In conclusion, this EQA study showed that, in spite of small differences in methylation percentages and the use of different methods, the overall results as well as the consequent (epi)genetic interpretation were very similar in all involved labs. MS-MLPA demonstrated the advantage, besides the estimation of methylation frequencies at all four GNAS-DMRs, to detect large deletions within the coding sequence of Gsα, alternative GNAS exons or STX16, allowing to pick out patients affected with sporPHP1B or AD-PHP1B in one experiment. Therefore, this method proved to be suitable to identify concomitantly both genetic and epigenetic GNAS defects in PHP patients.
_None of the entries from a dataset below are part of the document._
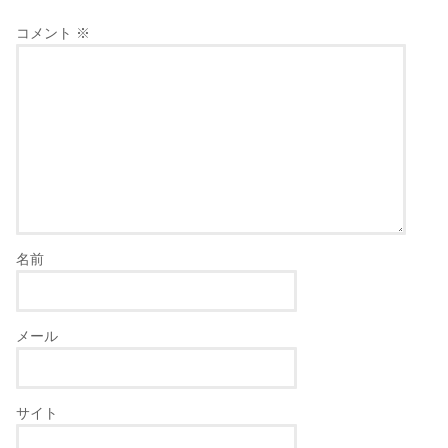
コメント
※
名前
メール
サイト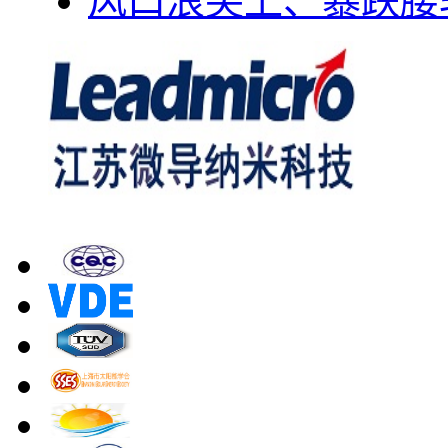
风口浪尖上、暴跌腰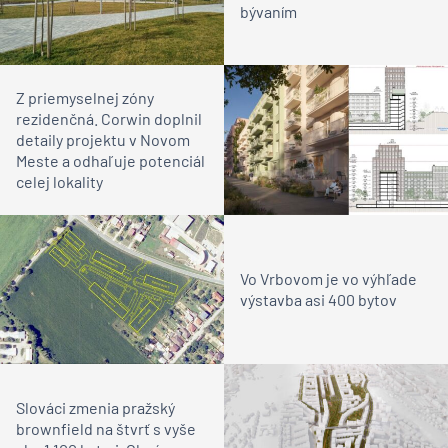
bývaním
Z priemyselnej zóny
rezidenčná. Corwin doplnil
detaily projektu v Novom
Meste a odhaľuje potenciál
celej lokality
Vo Vrbovom je vo výhľade
výstavba asi 400 bytov
Slováci zmenia pražský
brownfield na štvrť s vyše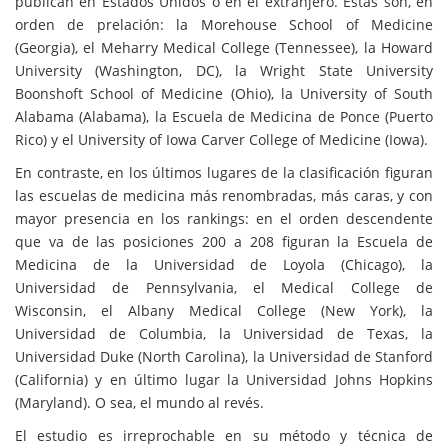
publican en Estados Unidos o en el extranjero. Éstas son, en
orden de prelación: la Morehouse School of Medicine
(Georgia), el Meharry Medical College (Tennessee), la Howard
University (Washington, DC), la Wright State University
Boonshoft School of Medicine (Ohio), la University of South
Alabama (Alabama), la Escuela de Medicina de Ponce (Puerto
Rico) y el University of Iowa Carver College of Medicine (Iowa).
En contraste, en los últimos lugares de la clasificación figuran
las escuelas de medicina más renombradas, más caras, y con
mayor presencia en los rankings: en el orden descendente
que va de las posiciones 200 a 208 figuran la Escuela de
Medicina de la Universidad de Loyola (Chicago), la
Universidad de Pennsylvania, el Medical College de
Wisconsin, el Albany Medical College (New York), la
Universidad de Columbia, la Universidad de Texas, la
Universidad Duke (North Carolina), la Universidad de Stanford
(California) y en último lugar la Universidad Johns Hopkins
(Maryland). O sea, el mundo al revés.
El estudio es irreprochable en su método y técnica de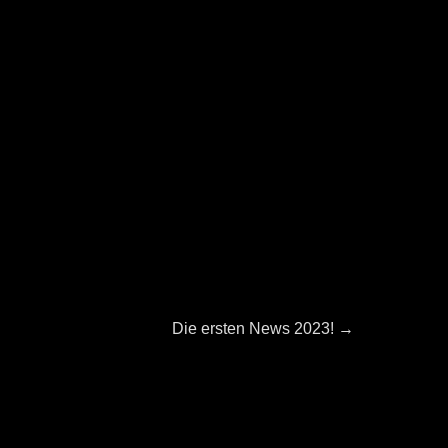
Next
Die ersten News 2023!
→
post: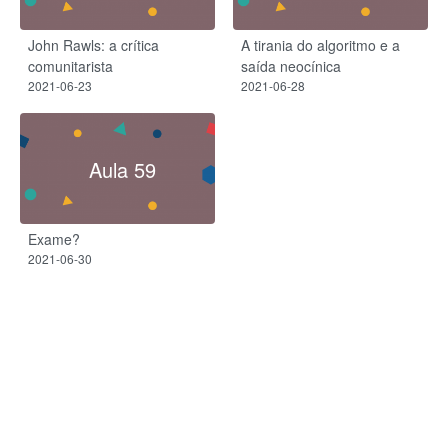
John Rawls: a crítica
A tirania do algoritmo e a
comunitarista
saída neocínica
2021-06-23
2021-06-28
Aula 59
Exame?
2021-06-30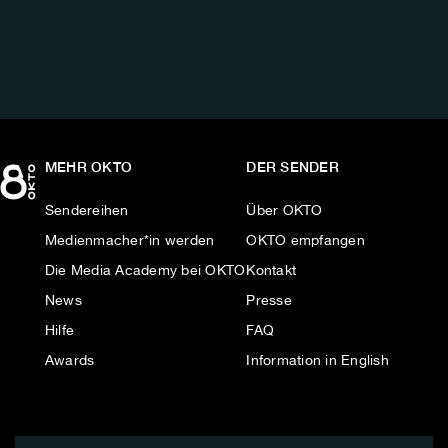
AUF:
MEHR OKTO
DER SENDER
Sendereihen
Über OKTO
Medienmacher*in werden
OKTO empfangen
Die Media Academy bei OKTO
Kontakt
News
Presse
Hilfe
FAQ
Awards
Information in English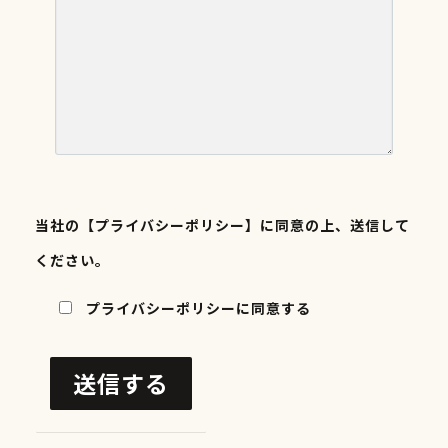
当社の
【プライバシーポリシー】
に同意の上、送信して
ください。
プライバシーポリシーに同意する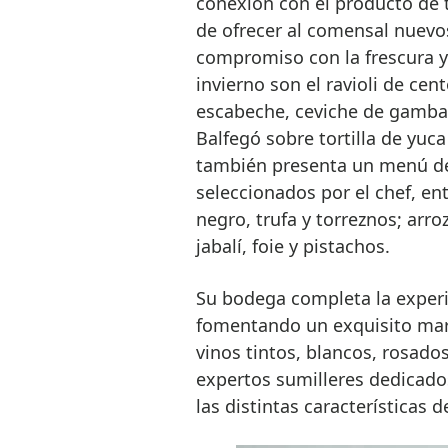
conexión con el producto de t
de ofrecer al comensal nuev
compromiso con la frescura y 
invierno son el ravioli de cen
escabeche, ceviche de gambas 
Balfegó sobre tortilla de yuc
también presenta un menú de
seleccionados por el chef, ent
negro, trufa y torreznos; arro
jabalí, foie y pistachos.
Su bodega completa la experi
fomentando un exquisito mar
vinos tintos, blancos, rosad
expertos sumilleres dedicado
las distintas características d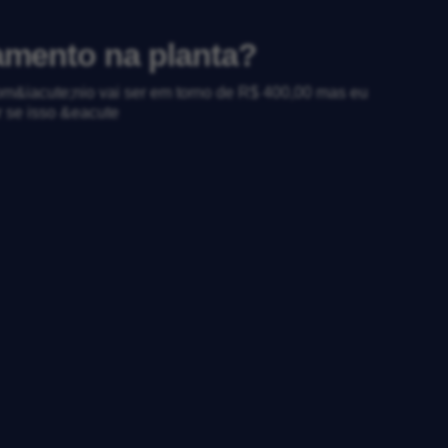
amento na planta?
om&iacute;nio vai ser em torno de R$ 400,00 mas eu
r se isso &eacute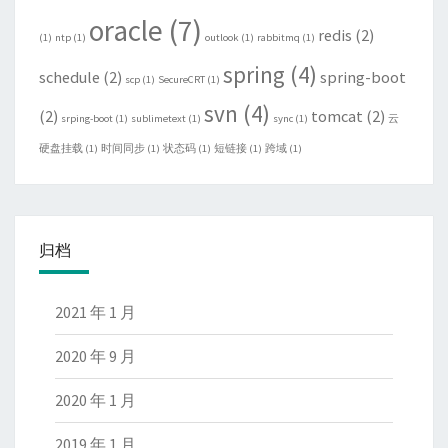
oracle
(7)
redis
(2)
(1)
ntp
(1)
outlook
(1)
rabbitmq
(1)
spring
(4)
schedule
(2)
spring-boot
scp
(1)
SecureCRT
(1)
svn
(4)
(2)
tomcat
(2)
srping-boot
(1)
sublimetext
(1)
sync
(1)
云
硬盘挂载
(1)
时间同步
(1)
状态码
(1)
短链接
(1)
跨域
(1)
归档
2021 年 1 月
2020 年 9 月
2020 年 1 月
2019 年 1 月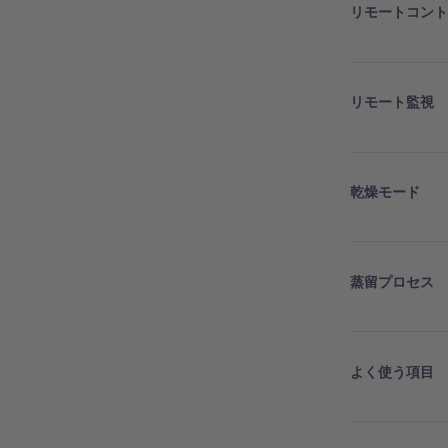
リモートコン
リモート監視
乾燥モード
蒸留プロセス
よく使う項目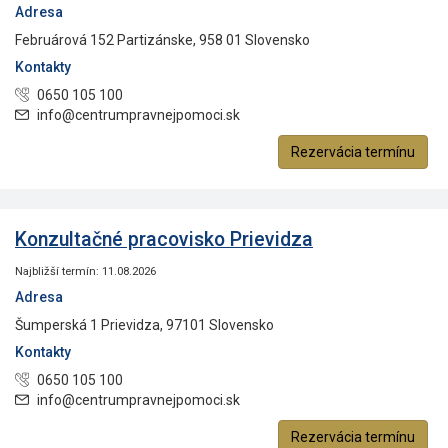
Adresa
Februárová 152 Partizánske, 958 01 Slovensko
Kontakty
0650 105 100
info@centrumpravnejpomoci.sk
Rezervácia termínu
Konzultačné pracovisko Prievidza
Najbližší termín: 11.08.2026
Adresa
Šumperská 1 Prievidza, 97101 Slovensko
Kontakty
0650 105 100
info@centrumpravnejpomoci.sk
Rezervácia termínu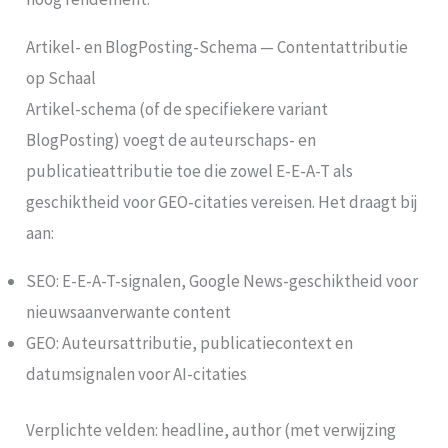
Artikel- en BlogPosting-Schema — Contentattributie
op Schaal
Artikel-schema (of de specifiekere variant
BlogPosting) voegt de auteurschaps- en
publicatieattributie toe die zowel E-E-A-T als
geschiktheid voor GEO-citaties vereisen. Het draagt bij
aan:
SEO: E-E-A-T-signalen, Google News-geschiktheid voor
nieuwsaanverwante content
GEO: Auteursattributie, publicatiecontext en
datumsignalen voor AI-citaties
Verplichte velden: headline, author (met verwijzing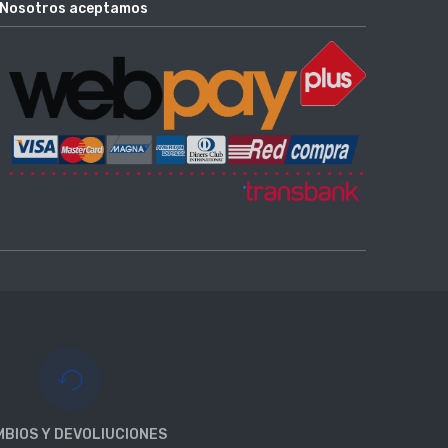
Nosotros aceptamos
BIOS Y DEVOLIUCIONES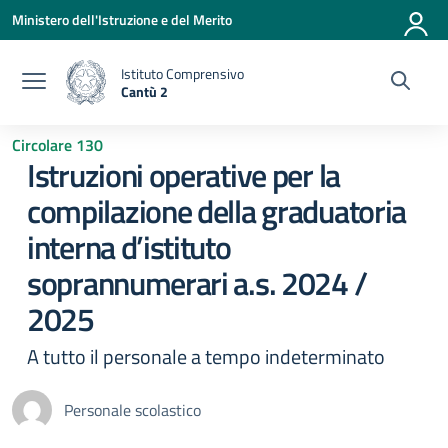
Vai ai contenuti
Vai al menu di navigazione
Vai al footer
Ministero dell'Istruzione e del Merito
Istituto Comprensivo
Cantù 2
— Visita la pagina iniziale della scuola
Circolare 130
Istruzioni operative per la
compilazione della graduatoria
interna d’istituto
soprannumerari a.s. 2024 /
2025
A tutto il personale a tempo indeterminato
Personale scolastico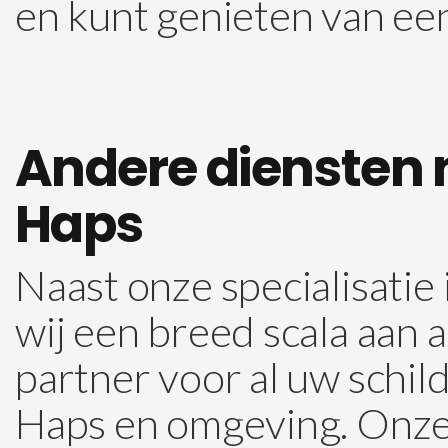
en kunt genieten van een
Andere diensten 
Haps
Naast onze specialisatie
wij een breed scala aan 
partner voor al uw sch
Haps en omgeving. Onze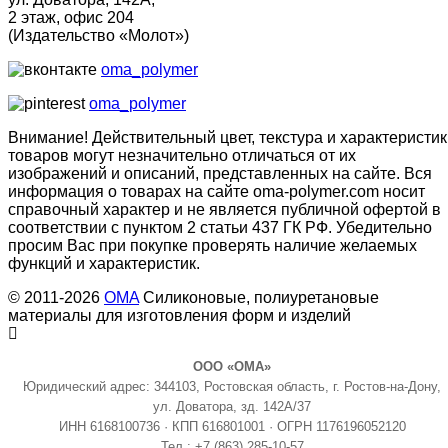
2 этаж, офис 204
(Издательство «Молот»)
oma_polymer
oma_polymer
Внимание! Действительный цвет, текстура и характеристик
товаров могут незначительно отличаться от их
изображений и описаний, представленных на сайте. Вся
информация о товарах на сайте oma-polymer.com носит
справочный характер и не является публичной офертой в
соответствии с пунктом 2 статьи 437 ГК РФ. Убедительно
просим Вас при покупке проверять наличие желаемых
функций и характеристик.
© 2011-2026
OMA
Силиконовые, полиуретановые
материалы для изготовления форм и изделий
ООО «ОМА»
Юридический адрес: 344103, Ростовская область, г. Ростов-на-Дону,
ул. Доватора, зд. 142А/37
ИНН 6168100736 · КПП 616801001 · ОГРН 1176196052120
Тел.:
+7 (863) 285-10-57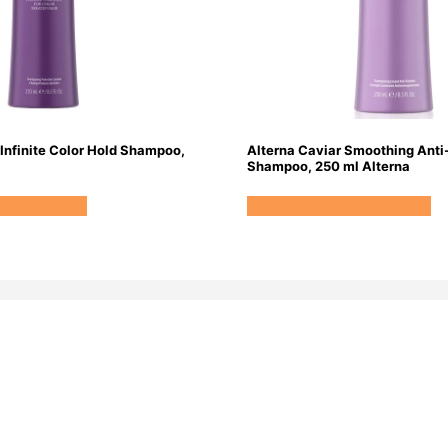
 Infinite Color Hold Shampoo,
Alterna Caviar Smoothing Anti-
Shampoo, 250 ml Alterna
s HairOutlet
Se prisen hos HairOutlet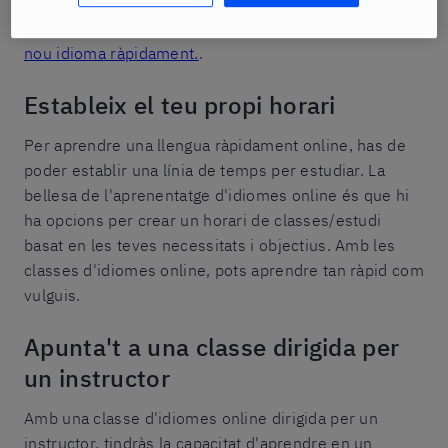
una llengua online brinda l'oportunitat no només de
dominar un nou idioma, sinó també d’
aprendre un
nou idioma ràpidament.
.
Estableix el teu propi horari
Per aprendre una llengua ràpidament online, has de
poder establir una línia de temps per estudiar. La
bellesa de l'aprenentatge d'idiomes online és que hi
ha opcions per crear un horari de classes/estudi
basat en les teves necessitats i objectius. Amb les
classes d'idiomes online, pots aprendre tan ràpid com
vulguis.
Apunta't a una classe dirigida per
un instructor
Amb una classe d'idiomes online dirigida per un
instructor, tindràs la capacitat d'aprendre en un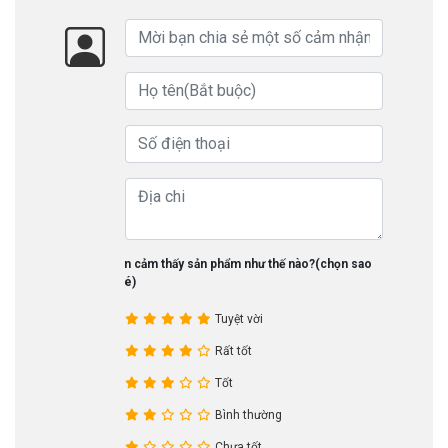
Bạn cảm thấy sản phẩm như thế nào?(chọn sao
nhé)
Tuyệt vời
Rất tốt
Tốt
Bình thường
Chưa tốt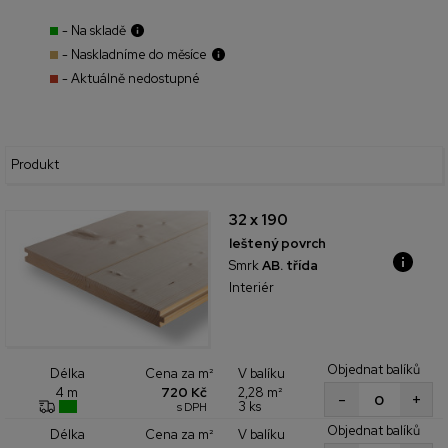
- Na skladě
- Naskladníme do měsíce
- Aktuálně nedostupné
Produkt
32 x 190
leštený povrch
Smrk
AB. třída
Interiér
Objednat balíků
Cena za m²
V balíku
Délka
720 Kč
2,28 m²
4 m
+
-
3 ks
s DPH
Objednat balíků
Cena za m²
V balíku
Délka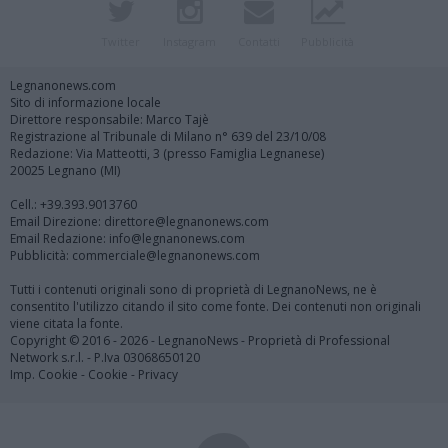
Twitter
Instagram
Contatti
Pubblicità
Legnanonews.com
Sito di informazione locale
Direttore responsabile: Marco Tajè
Registrazione al Tribunale di Milano n° 639 del 23/10/08
Redazione: Via Matteotti, 3 (presso Famiglia Legnanese)
20025 Legnano (MI)
Cell.: +39.393.9013760
Email Direzione: direttore@legnanonews.com
Email Redazione: info@legnanonews.com
Pubblicità: commerciale@legnanonews.com
Tutti i contenuti originali sono di proprietà di LegnanoNews, ne è
consentito l'utilizzo citando il sito come fonte. Dei contenuti non originali
viene citata la fonte.
Copyright © 2016 - 2026 - LegnanoNews - Proprietà di Professional
Network s.r.l. - P.Iva 03068650120
Imp. Cookie
-
Cookie
-
Privacy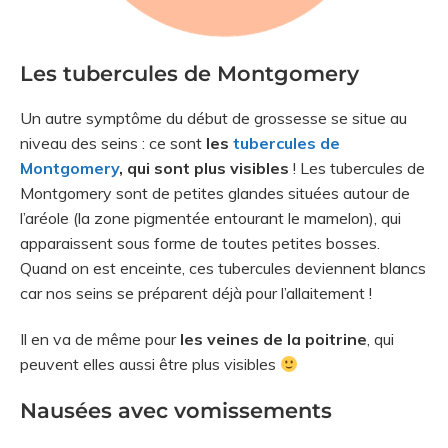
Les tubercules de Montgomery
Un autre symptôme du début de grossesse se situe au
niveau des seins : ce sont
les
tubercules de
Montgomery
, qui sont plus visibles
! Les tubercules de
Montgomery sont de petites glandes situées autour de
l’aréole (la zone pigmentée entourant le mamelon), qui
apparaissent sous forme de toutes petites bosses.
Quand on est enceinte, ces tubercules deviennent blancs
car nos seins se préparent déjà pour l’allaitement !
Il en va de même pour
les veines de la poitrine
, qui
peuvent elles aussi être plus visibles
Nausées avec vomissements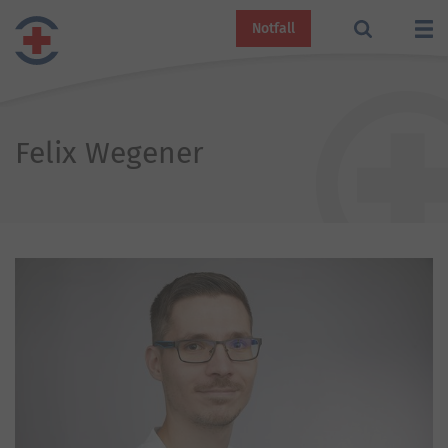
Notfall
Felix Wegener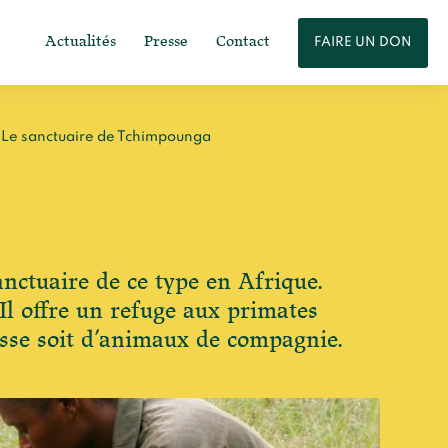
Actualités
Presse
Contact
FAIRE UN DON
Le sanctuaire de Tchimpounga
nctuaire de ce type en Afrique.
Il offre un refuge aux primates
ousse soit d’animaux de compagnie.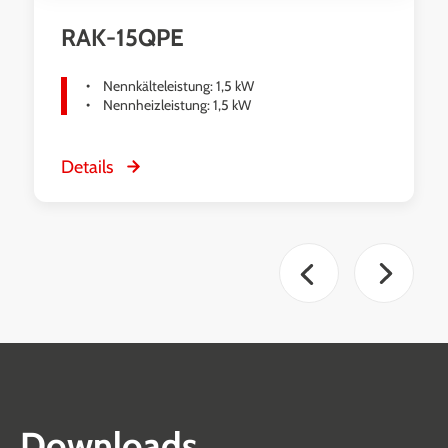
RAK-15QPE
Nennkälteleistung: 1,5 kW
Nennheizleistung: 1,5 kW
Details
Downloads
Nevertheless, this method is sensitive to DNA impurities and DNA isolation methods, and thus it is strongly recommended to perform DNA isolation in the lab performing the assay.

According to the long-standing experience of involved groups in performing the clinical and molecular diagnosis of PHP and to the results of this EQA study, we propose, as a further workflow for PHP patients without GNAS inactivating mutations, to perform copy and methylation analysis by MS-MLPA. Subsequently, in patients with a partial methylation defect, confirm the result by pyrosequencing or any other quantitative CpG-specific bisulphite-based method. If complete methylation defect is found, in the absence of a detectable deletion, microsatellite or SNP genotyping should be finally performed to exclude uniparental disomy.